**SUPPLIED TEXT:**
*****
Monitoring refers to the practice of collecting regular data regarding your infrastructure in order to provide alerts both of unplanned downtime, network intrusion, and resource saturation. Monitoring also makes operational practices auditable, which is useful in forensic investigations and for determining the root cause of errors. Monitoring provides the basis for the objective analysis of systems administration practices and IT in general.
Collecting these data presents its own set of technological problems, and general purpose monitoring tools require a great deal of customization and configuration for most uses. At the same time, most specialized monitoring tools only collect certain types of data and must integrate into general purpose systems. There are no easy answers to these issues.
This document provides an overview of the monitoring problem domain and an introduction to the core strategies and technologies. After reading this document, I hope that you will have a reasonable understanding of the most important issues and concerns that face monitoring administrators and users.
Monitoring applications and services are similar to other kinds of services and application in terms of reliability and redundancy requirements. See “High(er) Availability Is a Hoax” for more background on the trade offs between availability, performance, cost, and operational requirements. In some cases, a highly available, highly responsive monitoring system to track key production systems is absolutely required, but often monitoring systems have less significant requirements.
At the core, monitoring systems are simple tools that collect data generated by or collected from an existing system. Monitoring tools also include some analytic layer that condenses and correlates data. Monitoring and alerting are often addressed together because using the data collected by monitoring systems is one of the core applications of monitoring. Fundamentally, collecting and aggregating monitoring data is easy, interpreting the data and using monitoring systems is a much more complex and difficult project.
Monitoring systems have two general methods for collecting data: “passive systems,” where monitoring tools observe data created by the application and system under normal operation (i.e. logfiles, output, or messages from the application itself,) By contrast, “active systems use agents and tools that capture data or through a monitoring module integrated into the production system itself.
There advantages and disadvantages to both passive and active monitoring methods, and the kind of monitoring tools and data collection method you choose is very highly dependent upon the applications and environment active in your deployment, the specific needs, use patterns, and operational requirements. This is true of most systems administration problems to some degree, but it is particularly true of monitoring systems.
Consider the following concepts in monitoring administration.
Monitoring infrastructure should:
Failure of the monitored system should not cause a failure in the monitoring system. Simple redundancy and automatic fail-over is particularly important for monitoring systems, as it is important to “monitor the monitoring,” or ensure that an inoperative monitoring system doesn’t generate false positives.
See also
Monitoring systems often consist of a central monitoring server that collects and aggregates the data from a series of agent or “probe” systems that are part of the monitoring infrastructure. These agents collect the data from the monitored system, and allow for a layer of redundancy and operational flexibility within the monitoring system. Agents make it possible to provide reasonable distributed scale for monitoring systems.
*****
**Records from a dataset:**
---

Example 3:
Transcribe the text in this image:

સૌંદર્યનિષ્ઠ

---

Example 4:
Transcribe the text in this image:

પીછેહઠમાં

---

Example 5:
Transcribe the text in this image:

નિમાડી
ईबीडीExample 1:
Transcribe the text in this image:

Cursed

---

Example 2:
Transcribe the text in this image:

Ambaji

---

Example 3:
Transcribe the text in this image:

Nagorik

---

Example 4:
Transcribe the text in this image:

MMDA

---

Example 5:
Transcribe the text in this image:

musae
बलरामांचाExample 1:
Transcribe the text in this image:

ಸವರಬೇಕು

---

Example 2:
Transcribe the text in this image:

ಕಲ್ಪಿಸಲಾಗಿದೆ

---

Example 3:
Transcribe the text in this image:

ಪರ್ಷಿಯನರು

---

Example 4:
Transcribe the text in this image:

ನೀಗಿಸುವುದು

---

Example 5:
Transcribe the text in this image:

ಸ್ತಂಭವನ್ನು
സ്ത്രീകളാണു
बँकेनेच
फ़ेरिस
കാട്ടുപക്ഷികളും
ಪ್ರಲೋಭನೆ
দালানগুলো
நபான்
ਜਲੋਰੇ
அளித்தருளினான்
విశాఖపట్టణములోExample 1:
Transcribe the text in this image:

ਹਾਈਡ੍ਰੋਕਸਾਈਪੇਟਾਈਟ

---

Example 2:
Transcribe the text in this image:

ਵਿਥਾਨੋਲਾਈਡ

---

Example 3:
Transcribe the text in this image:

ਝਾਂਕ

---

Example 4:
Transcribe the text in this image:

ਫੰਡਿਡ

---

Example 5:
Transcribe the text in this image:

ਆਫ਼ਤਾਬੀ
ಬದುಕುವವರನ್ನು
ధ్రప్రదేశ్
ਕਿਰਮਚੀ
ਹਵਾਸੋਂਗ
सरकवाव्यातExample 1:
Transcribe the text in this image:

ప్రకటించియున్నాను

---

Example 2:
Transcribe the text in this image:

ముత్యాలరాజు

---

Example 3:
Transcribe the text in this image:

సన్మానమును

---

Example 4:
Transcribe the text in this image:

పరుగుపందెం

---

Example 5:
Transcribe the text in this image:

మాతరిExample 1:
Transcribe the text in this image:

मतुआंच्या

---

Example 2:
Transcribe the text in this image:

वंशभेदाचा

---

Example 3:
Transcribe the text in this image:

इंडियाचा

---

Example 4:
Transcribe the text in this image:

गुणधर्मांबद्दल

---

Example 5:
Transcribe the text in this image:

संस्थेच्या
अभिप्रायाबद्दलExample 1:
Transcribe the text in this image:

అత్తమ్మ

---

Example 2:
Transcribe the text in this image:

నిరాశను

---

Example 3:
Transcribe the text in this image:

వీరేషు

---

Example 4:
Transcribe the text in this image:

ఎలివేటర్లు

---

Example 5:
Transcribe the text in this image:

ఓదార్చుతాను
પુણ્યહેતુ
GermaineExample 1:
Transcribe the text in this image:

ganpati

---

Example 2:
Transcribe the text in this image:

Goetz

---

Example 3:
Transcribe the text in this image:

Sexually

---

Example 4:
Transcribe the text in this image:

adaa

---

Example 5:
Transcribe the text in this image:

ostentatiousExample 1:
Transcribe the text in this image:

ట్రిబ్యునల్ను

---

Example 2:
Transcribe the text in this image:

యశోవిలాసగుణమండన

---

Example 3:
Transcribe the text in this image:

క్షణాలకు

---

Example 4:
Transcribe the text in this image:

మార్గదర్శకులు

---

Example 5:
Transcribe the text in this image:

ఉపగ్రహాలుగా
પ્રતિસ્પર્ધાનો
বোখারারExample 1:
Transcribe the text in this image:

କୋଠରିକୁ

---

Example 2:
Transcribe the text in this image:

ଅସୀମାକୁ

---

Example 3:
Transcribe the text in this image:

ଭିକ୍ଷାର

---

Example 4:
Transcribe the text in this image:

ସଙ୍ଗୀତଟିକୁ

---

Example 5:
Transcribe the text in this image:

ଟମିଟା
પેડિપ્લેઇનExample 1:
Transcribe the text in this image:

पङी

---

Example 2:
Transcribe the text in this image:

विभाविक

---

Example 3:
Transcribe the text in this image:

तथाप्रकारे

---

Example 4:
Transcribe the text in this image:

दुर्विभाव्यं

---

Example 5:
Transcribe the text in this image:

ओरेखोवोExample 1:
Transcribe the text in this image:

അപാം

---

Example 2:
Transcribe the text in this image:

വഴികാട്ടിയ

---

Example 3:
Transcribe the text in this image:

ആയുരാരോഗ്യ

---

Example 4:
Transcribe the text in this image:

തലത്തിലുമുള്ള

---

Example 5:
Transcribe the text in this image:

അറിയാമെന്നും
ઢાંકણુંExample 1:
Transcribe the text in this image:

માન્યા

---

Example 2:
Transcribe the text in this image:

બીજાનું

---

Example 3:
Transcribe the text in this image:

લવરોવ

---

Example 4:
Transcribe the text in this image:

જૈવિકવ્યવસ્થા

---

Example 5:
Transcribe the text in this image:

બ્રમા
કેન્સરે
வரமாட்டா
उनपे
*****
**EXERCISES TO COMPLETE:**
1 – Can you update the part of the monitoring overview that opens with the words containing "Monitoring applications and" and closes with "less significant requirements.", replacing "production systems" with "critical systems"?
2 – According to the monitoring overview, what are the two general methods monitoring systems have for collecting data?
3 – Could you proceed with the monitoring overview from where it stops?

**ANSWERS PER TASK:**
1 –
Monitoring applications and services are similar to other kinds of services and application in terms of reliability and redundancy requirements. See “High(er) Availability Is a Hoax” for more background on the trade offs between availability, performance, cost, and operational requirements. In some cases, a highly available, highly responsive monitoring system to track key critical systems is absolutely required, but often monitoring systems have less significant requirements.

2 – Passive systems and active systems.

3 –
Monitoring infrastructure require redundancy and backup considerations. If you use your monitoring system for uptime monitoring, and the monitoring system goes down, it’s impossible to know what services are accessible. For transient outages, this isn’t a problem, but for longer site-wide infrastructure, having this level of monitoring is essential.
In some cases, reporting requirements demand “secondary” monitoring systems that fully replicate primary monitoring. More often, you can have just enough infrastructure to ensure that the primary monitoring node and other essential services are up, while retaining the core monitoring on primary. Some kinds of distributed architectures may also provide a necessary level of redundancy: rather than centralize all monitoring aggregation, have a collection of “probes” feed data into local collectors and data processing systems that do most of the work on a per-site basis while one or two “master systems” aggregate the data. Site-collectors can be redundant at whatever level your operational guidelines require.
As with all systems architecture, additional systems add complexity which increases the chance of failure. Tiered and distributed approaches to deploying systems and solutions are often the most robust and reliable, but they are the most difficult to configure and prone to error. While a distributed system may seem to solve most of your redundancy and recursive monitoring needs, there are enough hidden risks and complexities to indicate avoiding this kind of deployment unless absolutely necessary.
Alerts and notifications are the core uses of monitoring infrastructure, and likely the first or second service that you should configure in a new monitoring system. In most cases, you can summarize an alert as “when this metric passes outside of these boundaries make sure an administrator knows about it;” however, in practice there are many concerns and conditions that affect alert logic and behavior. Consider the following conditions and features:
Escalation. It’s not enough to simply send alerts: you need to ensure that someone acknowledges the alert and handles the recovery. Since people have “real lives,” and aren’t always on call, you need to be able to send alert to someone on the front lines, and if they cannot respond, pass that alert onto someone else.
In some cases it’s possible to “fake” escalation with two alerts: send one message every minute, if the system has been down for five minutes, and one message every minute if the system has been down for more than fifteen minutes. This gives the front-line engineer ten minutes to disable the alert or fix the system before “waking someone else up.” In most cases, the second person will never get called.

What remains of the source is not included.